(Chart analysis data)
=====

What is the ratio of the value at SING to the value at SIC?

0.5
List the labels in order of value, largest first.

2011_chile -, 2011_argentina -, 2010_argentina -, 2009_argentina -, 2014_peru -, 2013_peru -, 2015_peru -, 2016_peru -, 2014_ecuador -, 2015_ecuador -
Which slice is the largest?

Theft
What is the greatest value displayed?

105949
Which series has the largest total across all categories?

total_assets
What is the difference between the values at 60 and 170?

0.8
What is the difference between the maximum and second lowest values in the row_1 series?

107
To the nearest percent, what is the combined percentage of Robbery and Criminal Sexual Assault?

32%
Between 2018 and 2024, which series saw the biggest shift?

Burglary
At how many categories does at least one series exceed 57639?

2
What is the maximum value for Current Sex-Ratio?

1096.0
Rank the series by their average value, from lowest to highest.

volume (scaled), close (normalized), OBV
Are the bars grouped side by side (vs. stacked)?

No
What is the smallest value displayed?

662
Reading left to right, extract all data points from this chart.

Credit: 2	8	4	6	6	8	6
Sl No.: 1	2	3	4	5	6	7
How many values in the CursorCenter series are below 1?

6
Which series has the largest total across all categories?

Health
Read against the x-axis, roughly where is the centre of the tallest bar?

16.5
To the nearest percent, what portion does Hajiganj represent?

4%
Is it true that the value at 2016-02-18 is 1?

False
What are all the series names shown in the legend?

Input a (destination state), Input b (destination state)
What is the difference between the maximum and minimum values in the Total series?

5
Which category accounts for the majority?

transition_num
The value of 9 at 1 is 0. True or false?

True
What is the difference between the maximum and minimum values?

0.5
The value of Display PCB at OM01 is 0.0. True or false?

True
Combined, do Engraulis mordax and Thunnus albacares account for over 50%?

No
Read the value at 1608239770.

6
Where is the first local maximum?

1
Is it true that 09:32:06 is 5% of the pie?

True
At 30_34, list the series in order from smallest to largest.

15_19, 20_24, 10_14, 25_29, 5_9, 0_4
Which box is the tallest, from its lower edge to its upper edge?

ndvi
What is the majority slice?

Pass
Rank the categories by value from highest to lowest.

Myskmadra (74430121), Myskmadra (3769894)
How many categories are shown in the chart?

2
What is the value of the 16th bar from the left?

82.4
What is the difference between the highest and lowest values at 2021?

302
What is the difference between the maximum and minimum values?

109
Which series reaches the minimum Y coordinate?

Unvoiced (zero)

=====

WHAT YOU WILL DO:
From the data above, pull out word for word every line from the one containing "volume (scaled), close (normalized), OBV" through the one containing "Read against the", both included.

OUTPUT FOR THIS EXERCISE:
volume (scaled), close (normalized), OBV
Are the bars grouped side by side (vs. stacked)?

No
What is the smallest value displayed?

662
Reading left to right, extract all data points from this chart.

Credit: 2	8	4	6	6	8	6
Sl No.: 1	2	3	4	5	6	7
How many values in the CursorCenter series are below 1?

6
Which series has the largest total across all categories?

Health
Read against the x-axis, roughly where is the centre of the tallest bar?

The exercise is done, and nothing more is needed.